Bonfires tells the story of every Canadian in the twentieth century through fragmented narratives and beautiful imagery.
--Imprint Online
Bonfires manages to combine humour and breathlessness in a way that Canadian poetry seldom does. Chris Banks knows that fire takes that precious air and eats it. These are poems of unpaid bills, public transit, dust, dog piss, histamine, history, litter, longing. Banks combines beauty with a kind of trivial domestic ugliness, emerging reverent, setting us "adrift under the only sky / we will ever know."
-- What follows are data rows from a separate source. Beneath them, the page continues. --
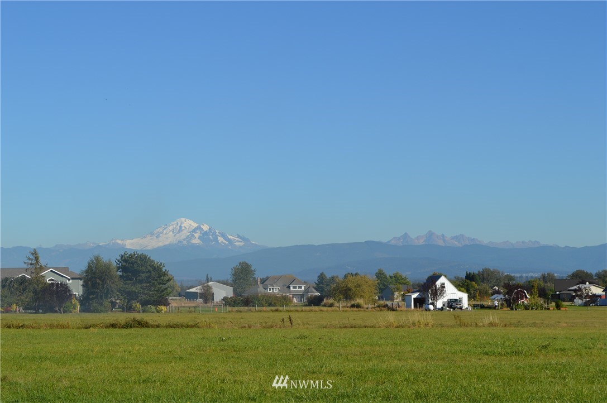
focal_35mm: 82
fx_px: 1389
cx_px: 304
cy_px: 202
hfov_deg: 24.6
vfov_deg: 16.5
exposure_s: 1/320
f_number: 9
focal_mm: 55
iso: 100
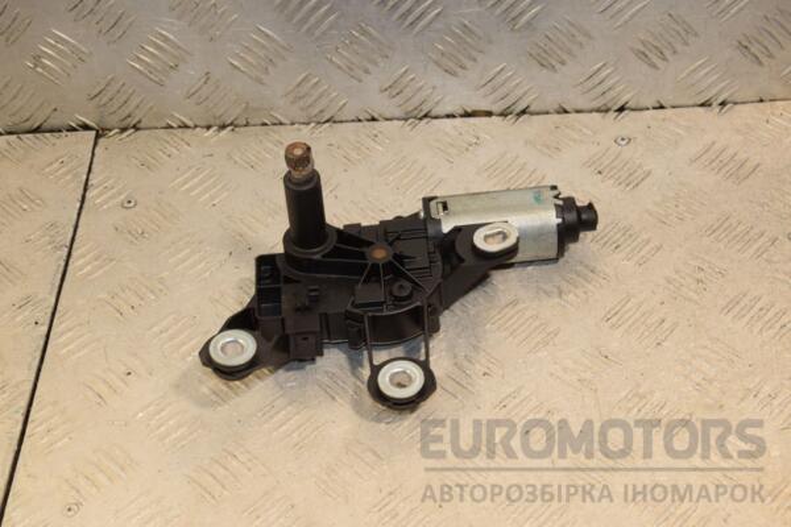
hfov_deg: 31.9
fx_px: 1384
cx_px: 396
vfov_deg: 21.6
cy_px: 264
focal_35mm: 63
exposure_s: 1/200
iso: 800
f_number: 8
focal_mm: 42
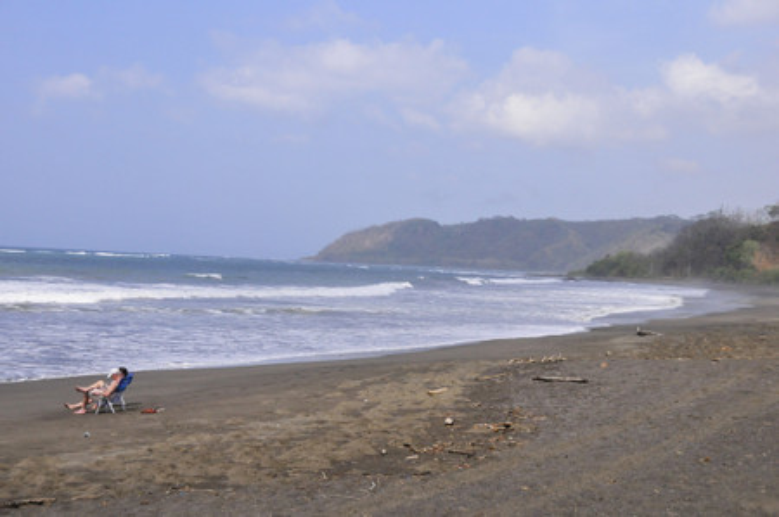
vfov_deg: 25.7
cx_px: 390
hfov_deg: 37.9
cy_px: 258
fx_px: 1135
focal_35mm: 52
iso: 1000
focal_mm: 35
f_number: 5
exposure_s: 1/6400
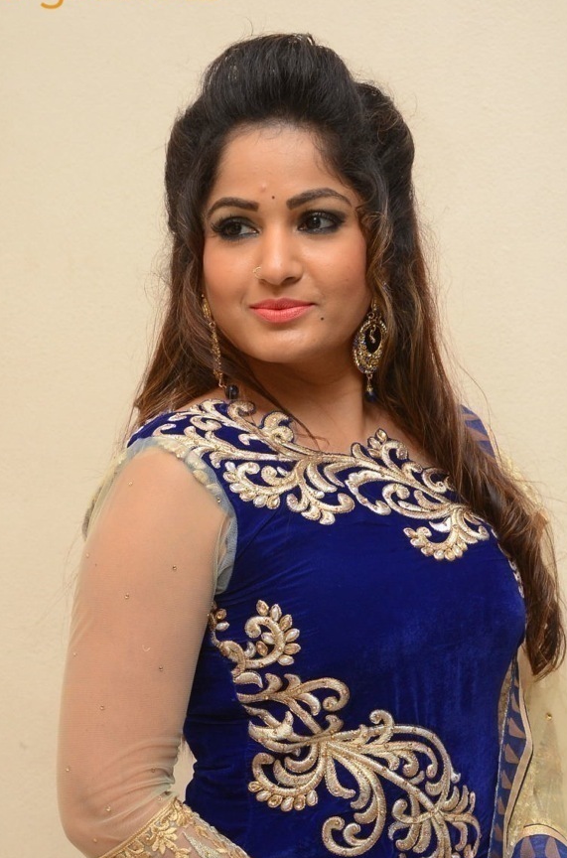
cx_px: 278
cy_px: 546
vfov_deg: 19.5
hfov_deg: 13.0
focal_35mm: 105
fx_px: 2495
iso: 1000
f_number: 6.3
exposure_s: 1/100
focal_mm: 50
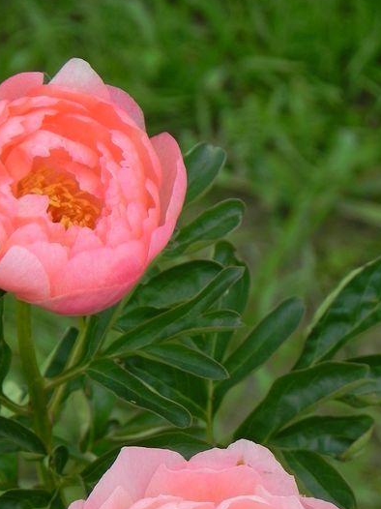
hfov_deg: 2.9
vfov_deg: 3.9
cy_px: 380
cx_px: 140
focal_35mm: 513
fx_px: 7535
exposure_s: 1/500
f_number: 5
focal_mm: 59.9
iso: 160
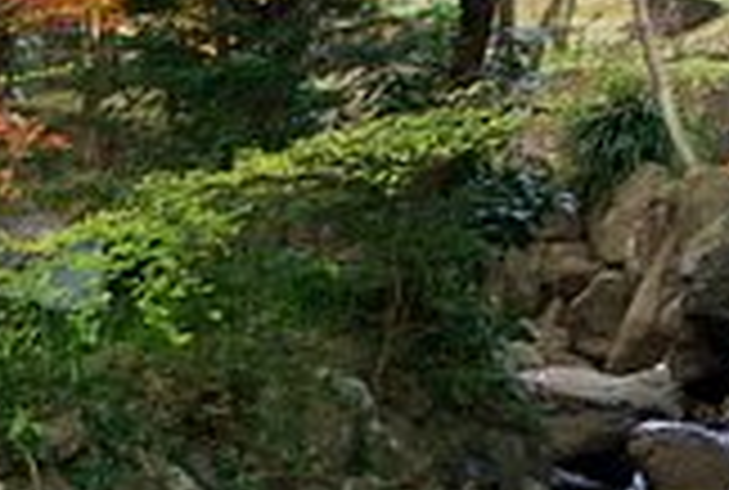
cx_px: 72
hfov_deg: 8.9
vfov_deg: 5.9
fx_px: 4660
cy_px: 962
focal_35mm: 229
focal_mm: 31
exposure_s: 1/2
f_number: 5
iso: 160
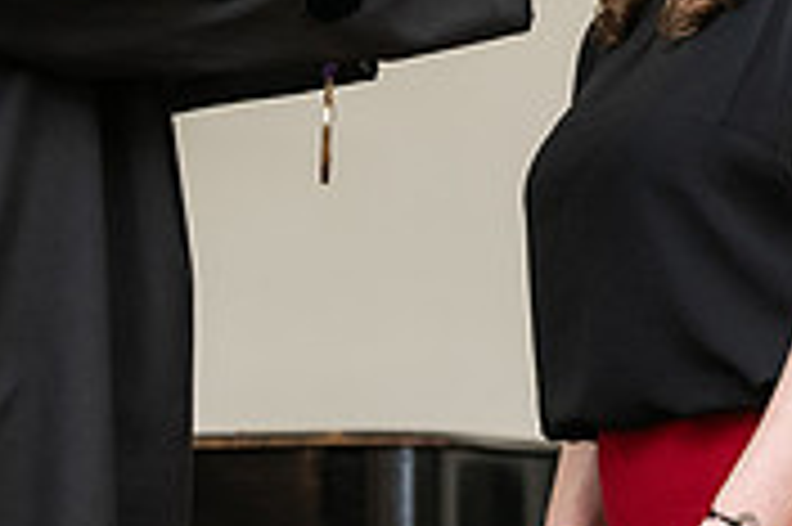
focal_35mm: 297
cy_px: -83
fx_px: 6528
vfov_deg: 4.6
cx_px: 567
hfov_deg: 6.9
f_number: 4.5
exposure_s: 1/200
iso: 1600
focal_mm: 90
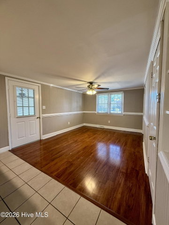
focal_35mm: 14
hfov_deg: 85.7
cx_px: 84
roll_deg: -0.2
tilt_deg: -3.5
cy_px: 112
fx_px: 91
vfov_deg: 102.1
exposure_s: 1/120
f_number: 2.2
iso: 320
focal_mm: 2.22
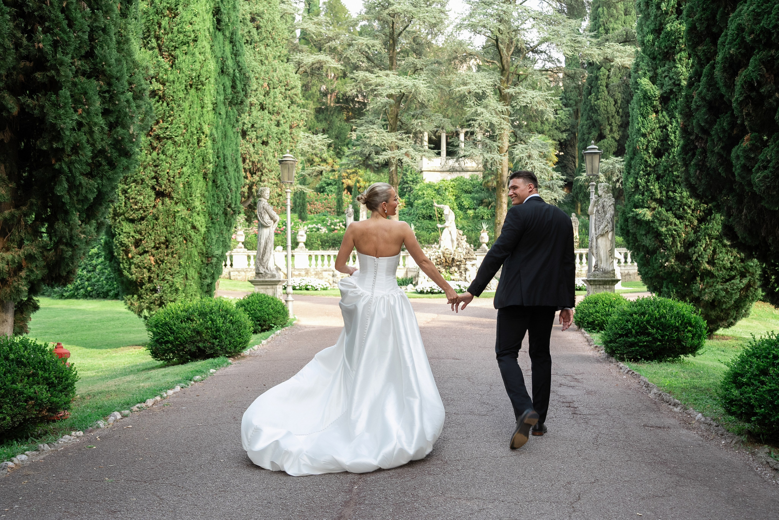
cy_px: 260
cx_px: 390
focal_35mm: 40
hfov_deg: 48.5
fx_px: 866
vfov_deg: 33.4
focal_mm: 40
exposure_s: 1/200
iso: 500
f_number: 5
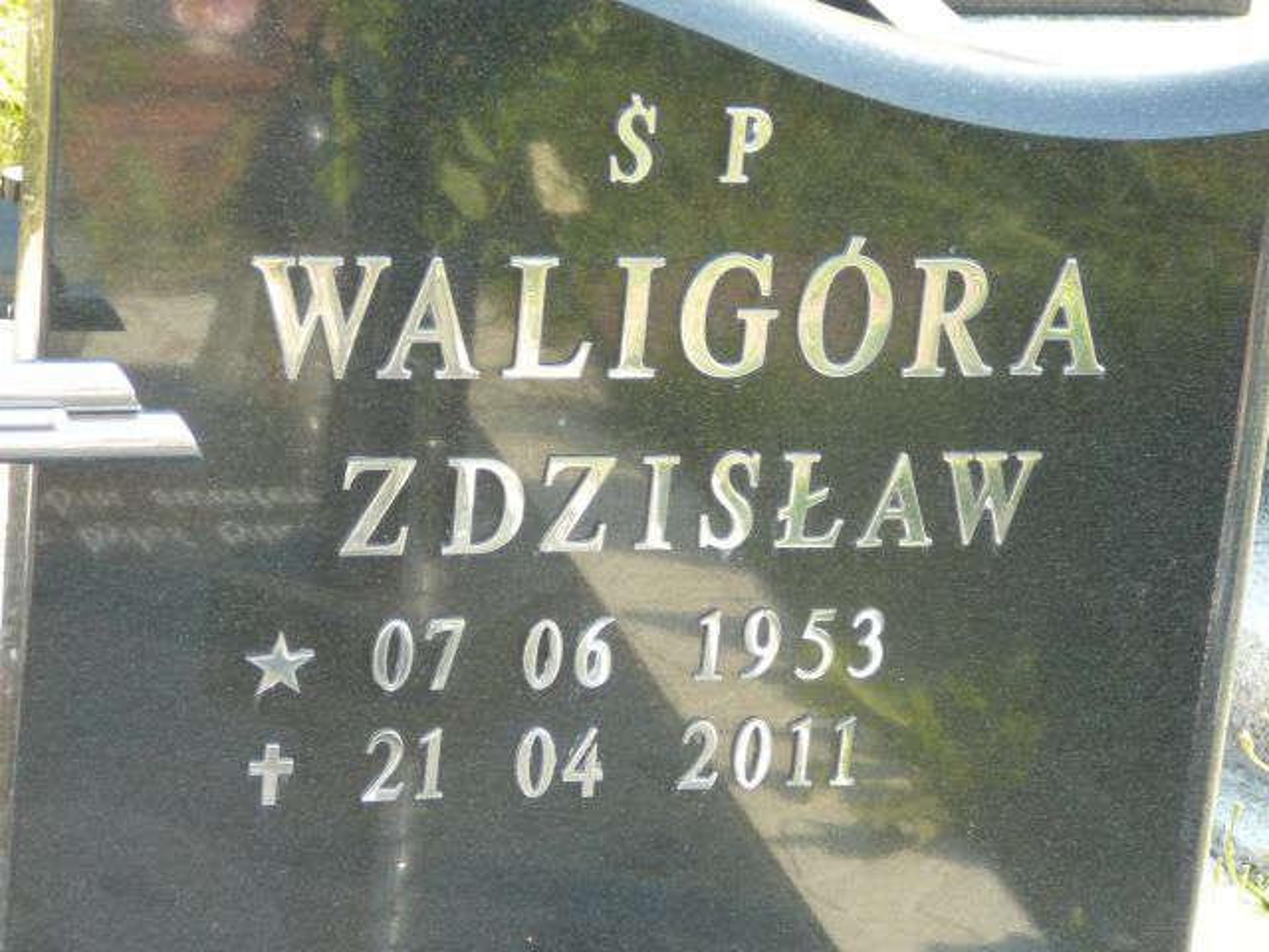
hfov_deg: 16.7
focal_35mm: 118
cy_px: 476
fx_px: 4326
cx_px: 634
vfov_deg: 12.6
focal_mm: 17.6
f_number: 3.9
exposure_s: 1/60
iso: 80
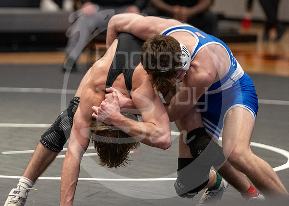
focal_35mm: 254
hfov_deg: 7.9
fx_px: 2081
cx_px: 110
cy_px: 147
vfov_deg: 5.7
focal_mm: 125
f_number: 2.8
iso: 3200
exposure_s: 1/1000
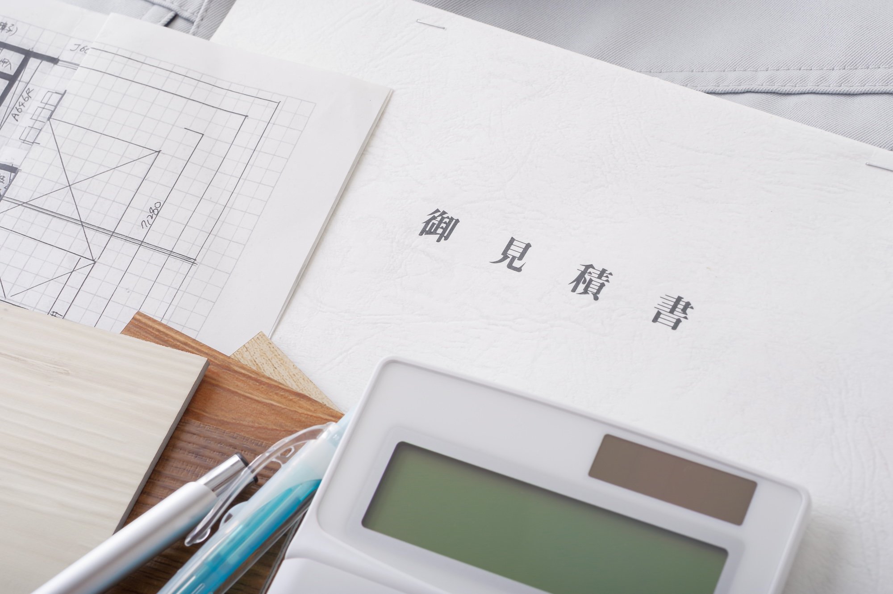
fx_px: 1859
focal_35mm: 75
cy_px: 297
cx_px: 446
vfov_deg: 18.2
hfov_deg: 27.0
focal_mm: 50
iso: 200
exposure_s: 1/160
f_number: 11
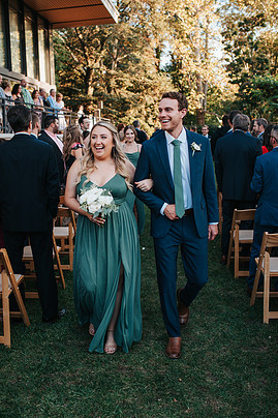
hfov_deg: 34.2
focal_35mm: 39
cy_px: 205
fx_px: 452
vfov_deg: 49.6
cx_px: 129
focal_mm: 35
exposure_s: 1/800
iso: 1000
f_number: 3.2
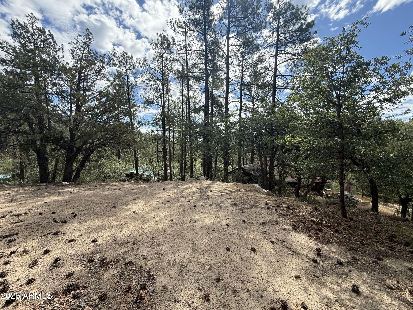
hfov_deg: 102.1
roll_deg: +0.3
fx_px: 167
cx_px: 206
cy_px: 155
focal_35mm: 14
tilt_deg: -3.0
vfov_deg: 85.7
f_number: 2.2
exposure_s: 1/1033
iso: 64
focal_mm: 2.22
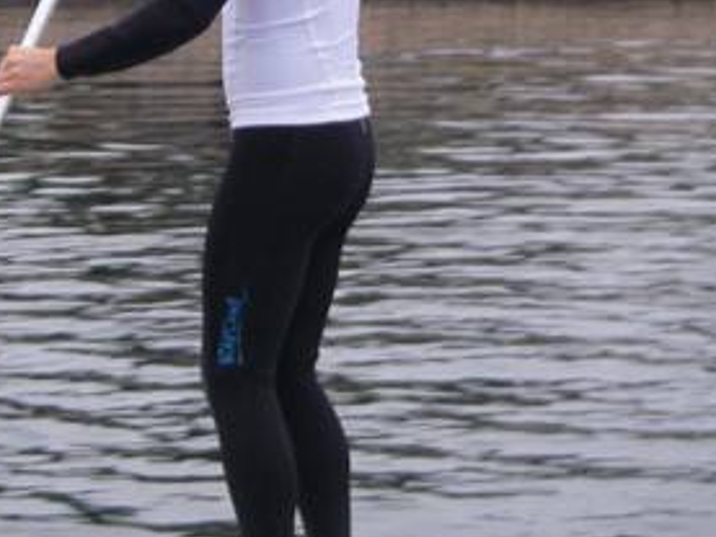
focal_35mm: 192
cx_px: 215
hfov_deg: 10.3
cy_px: -3
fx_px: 3973
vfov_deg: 7.7
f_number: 3.9
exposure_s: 1/80
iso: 125
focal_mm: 13.8
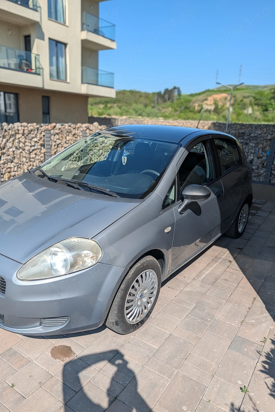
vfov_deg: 69.4
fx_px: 298
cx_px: 122
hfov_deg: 49.5
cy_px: 214
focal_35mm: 26
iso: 21
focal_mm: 6.9
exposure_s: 1/2075
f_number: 1.68
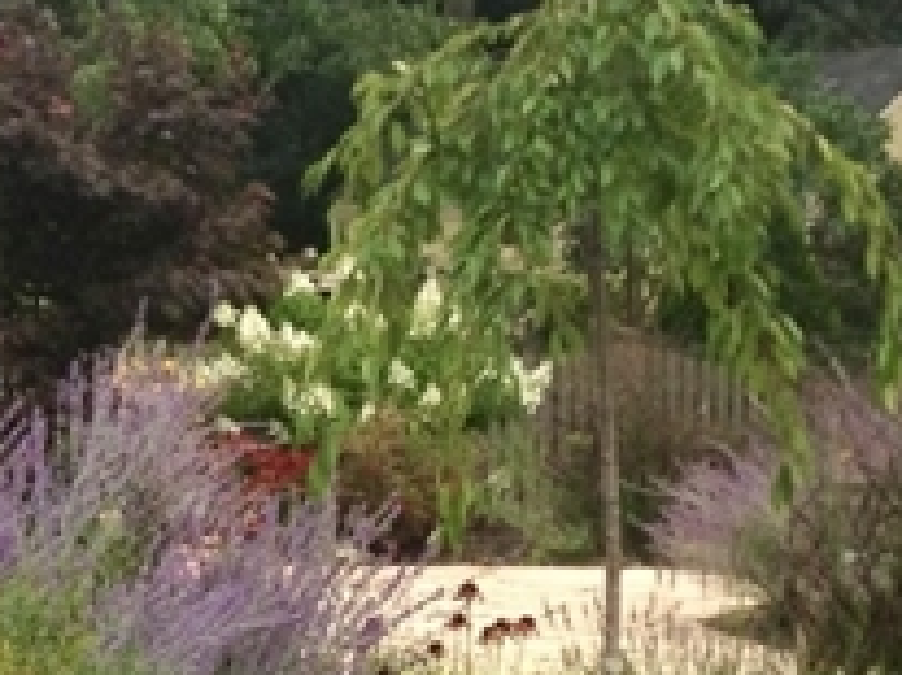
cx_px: 4
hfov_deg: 11.3
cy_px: 361
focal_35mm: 173
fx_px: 4505
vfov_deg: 8.6
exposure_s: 1/460
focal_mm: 4.28
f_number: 2.4
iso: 50
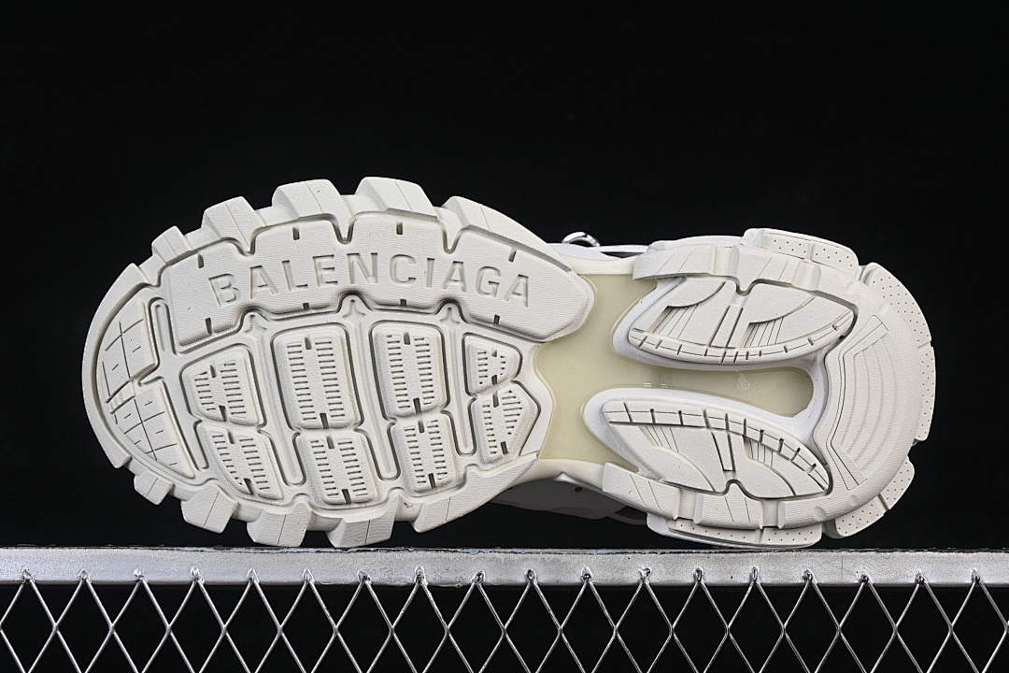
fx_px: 2102
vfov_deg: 18.2
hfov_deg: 27.0
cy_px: 336
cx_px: 504
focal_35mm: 75
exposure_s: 1/80
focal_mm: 50
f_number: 8
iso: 160
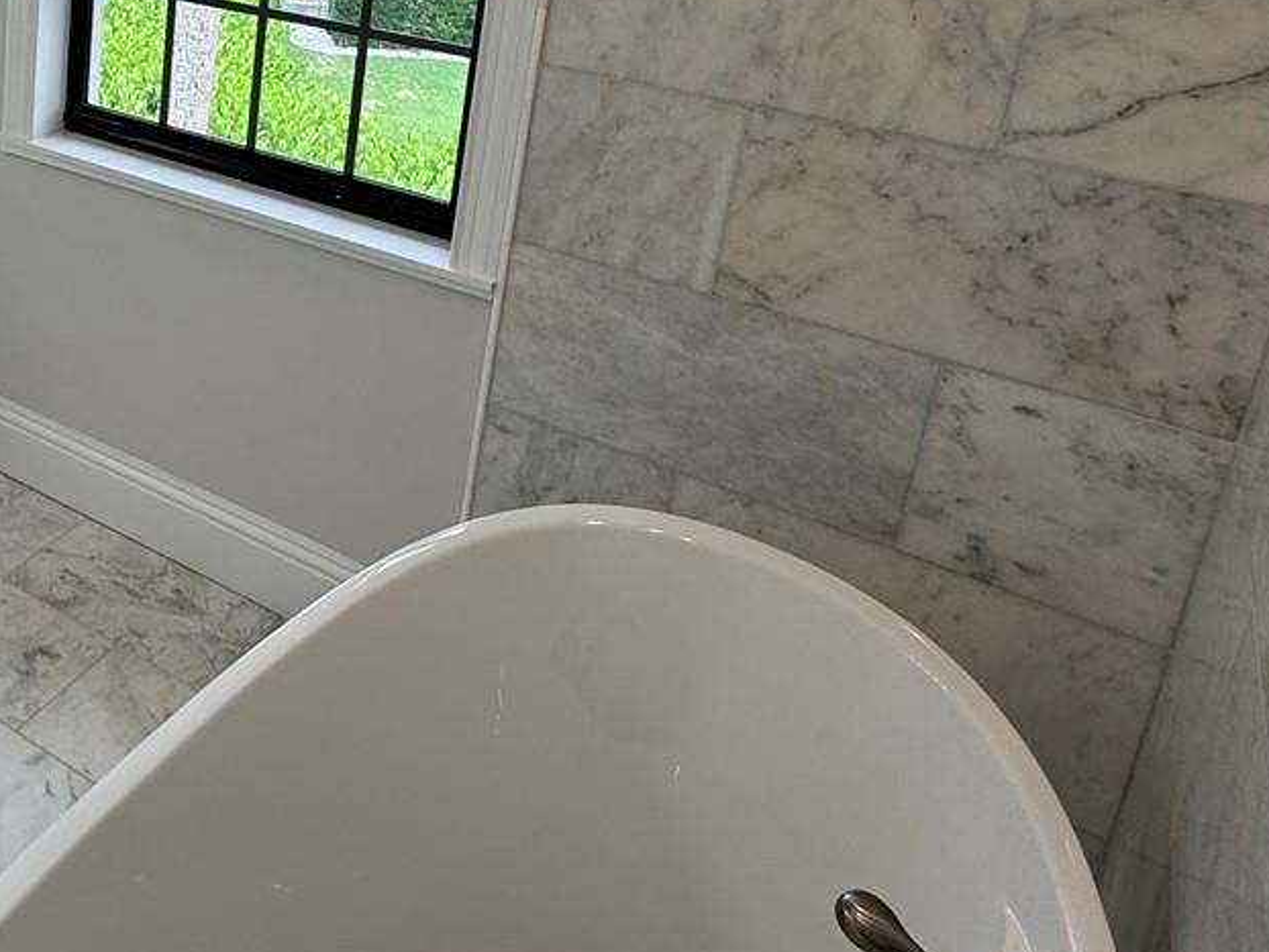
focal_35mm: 36
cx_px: 27
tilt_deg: -15.7
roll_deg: -2.4
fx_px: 1320
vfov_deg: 37.0
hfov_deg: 44.4
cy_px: 86
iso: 40
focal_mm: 2.22
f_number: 2.2
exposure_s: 1/123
--Emily Schultz, Broken Pencil
In these poems, Chris Banks has taken the world he knows and thrown it on the pyre, offered up in intimate sacrifice. Up close, the language sparks and pops, burning the fuel of the poet's experience. From a comfortable distance, these poems cast a warming glow upon the reader. In the sense of this collection's title, they are bonfires signalling the direction in which vigorous thoughts are moving, but they also become the flashpoints around which memorable stories are told.
--Paul Vermeersch
Bonfires is a delightful debut with poems so accomplished they take over every page. Rarely has a first book been this impressive. Time and again, these poems made me see the world anew and many startled me with their right and wonderful phrases and images. Banks covers a wide array of subject matter and with a remarkable command, so whether he is writing about family, about the north, about traveling abroad, or the house next door he makes us care and see that everything matters, that nothing is superfluous. These poems are so good you won't put the book down once you start."
--Robert Hilles
Bonfires is Chris Banks' impressive debut. His writing is self-assured and, as a whole, the book seems like poetry that has developed over time. I sense that Banks did not rush into print, and these poems are tightly edited and carefully crafted ... He manages to make even small observations seem important.
--Jay Ruzesky, Malahat Review
Banks piles image upon image, creating a landscape where "everything disassembles itself/into some new clarity" ... [In the book's travel poems] what Banks does with sweet, subtle efficacy is lead the reader through his own scattered thoughts, so that while we're exposed to his disorientation, we know exactly where we are.
--John Lofranco, Books in Canada
Chris Banks offers a striking debut with his first collection, Bonfires. His poems resonate with a "pure" intention to capture a moment, and to find the elusive link between experience and its attendant cluster of emotions.
Against the backdrop of Southern Ontario are set Banks' concise explorations of meaning, navigations of memory, and rallies against loneliness. Each near-miss at capturing the truth of pain's presence, at getting down "what it is trying to say / and how it is probably right" resonates with the conflicting bravery and loss of confrontation. Over the course of the collection the voice reconstitutes itself, and consequently its reader, as its own companion. The poems are bare with self-honesty, and smoulder with stock-taking.
This is a lyric voice honed from real speech and developed by a keen ear for cadence. It has the quiet assuredness of the best lyric poets and yet is for the most part free of the practiced rhythm that inhabits and anesthetizes so much contemporary work: rather than putting voice in the service of intellectualized argument, here emotion sings, and uses craft to modulate the pace and decibel level."